The text is then stored in a string that contains the entire text of the PDF file. The text from the PDF file is then split into sentences using the split() function. We obtain a list of all the sentences in the file.

sentence = re.split("\\. |\\.\n|\\.\n\n|\\:\n|\\: \n|\\:\n\n",text_from_pytesseract)

These sentences are filtered removing the unnecessary parts of the PDF file. The sentences are then finally written into a CSV file. We get a CSV file containing all the clauses of the contract.

Data Labelling/Annotation

The CSV files from all the contracts are then combined into one CSV file. This file consists of sentences(clauses) from all the contracts. This file is further filtered and we then proceed to the classification process. The various clauses are manually classified as critical or non-critical depending on their contents. Since the number of critical clauses is much less compared to the number of non-critical clauses in contracts, naturally there is an imbalance in the dataset. This problem is solved by adding several critical clauses from various legal contracts available on Kaggle.

image

Total number of clauses in dataset: 1216

Critical Clauses: 644

Non-critical Clauses: 572

The CSV file is then read and stored as a data frame using pandas. All the critical clauses are mapped as 1 and the non-critical clauses are mapped as 0.

BERT Model for text classification

BERT is a powerful Transformer-based machine learning model. BERT is a very good pre-trained language model and has been wildly successful on a variety of tasks in NLP (natural language processing).

We are going to be using BERT for binary text classification. We will be able to classify the various clauses of the contract as critical and non-critical respectively.

Creating the model

We use small_bert/bert_en_uncased_L-4_H-256_A-4 model for our binary text classification problem. It implements the encoder API for text embeddings with transformer encoders. We use the bert_en_uncased_preprocess Saved Model to preprocess plain text inputs into the input format expected by BERT. This model uses a vocabulary for English extracted from the Wikipedia and BooksCorpus (same as in the models by the original BERT authors). Text inputs are normalized the “uncased” way, meaning that the text has been lower-cased before tokenization into word pieces, and any accent markers are stripped.
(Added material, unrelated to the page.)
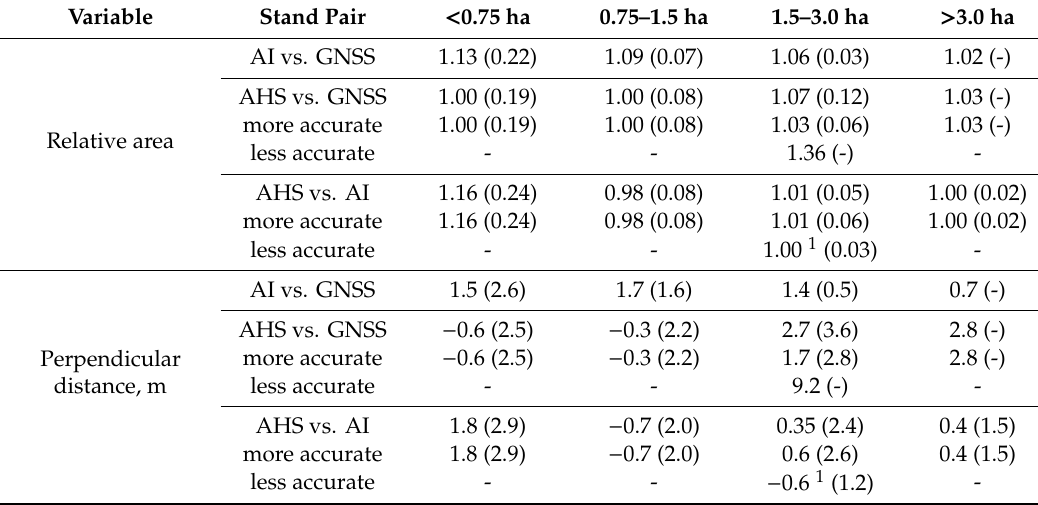
Table 6. The relative areas and perpendicular displacements for compared stands. The abbreviations are as in Tables 4 and 5. The standard deviations are given in parentheses, and missing values indicate that there was only one stand in that area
text_input = tf.keras.layers.Input(shape=(), dtype=tf.string)
preprocessor = hub.KerasLayer(path_uncased_preprocess)
encoder_inputs = preprocessor(text_input)
encoder = hub.KerasLayer(path_bertmodel, trainable=True)
outputs = encoder(encoder_inputs)

We have two layers of neural networks in our model. The Dropout layer is used to ignore 10% of the neurons. The Dense layer acts as the classifier in the model. The sigmoid function is used as an activation function as we require a value between 0 and 1.

l = tf.keras.layers.Dropout(0.1, name="dropout")(outputs['pooled_output'])
l = tf.keras.layers.Dense(1, activation='sigmoid', name="output")(l)
model = tf.keras.Model(inputs=[text_input], outputs = [l])
METRICS = [ tf.keras.metrics.BinaryAccuracy(name='accuracy'), tf.keras.metrics.Precision(name='precision'), tf.keras.metrics.Recall(name='recall')]
model.compile(optimizer='adam', loss='binary_crossentropy', metrics=METRICS)

Training the model

The model is then created and trained using the training data of the dataset. First we take 75% of the dataset as training data which is fit into the model as follows:

model.fit(X_train, y_train, epochs=5)

The training data is passed forward and backward through the neural network 5 times.

Evaluating the model

Once the model is trained we evaluate the results on the remaining 25% of the dataset kept for testing. When 75% of the dataset is used as training data the accuracy metrics on the remaining 25% test data are as follows:

image

Despite the lack of data in the dataset, this model performs fairly accurately on unseen test data. This model can be further improved by enhancing the dataset with more clauses from legal contracts.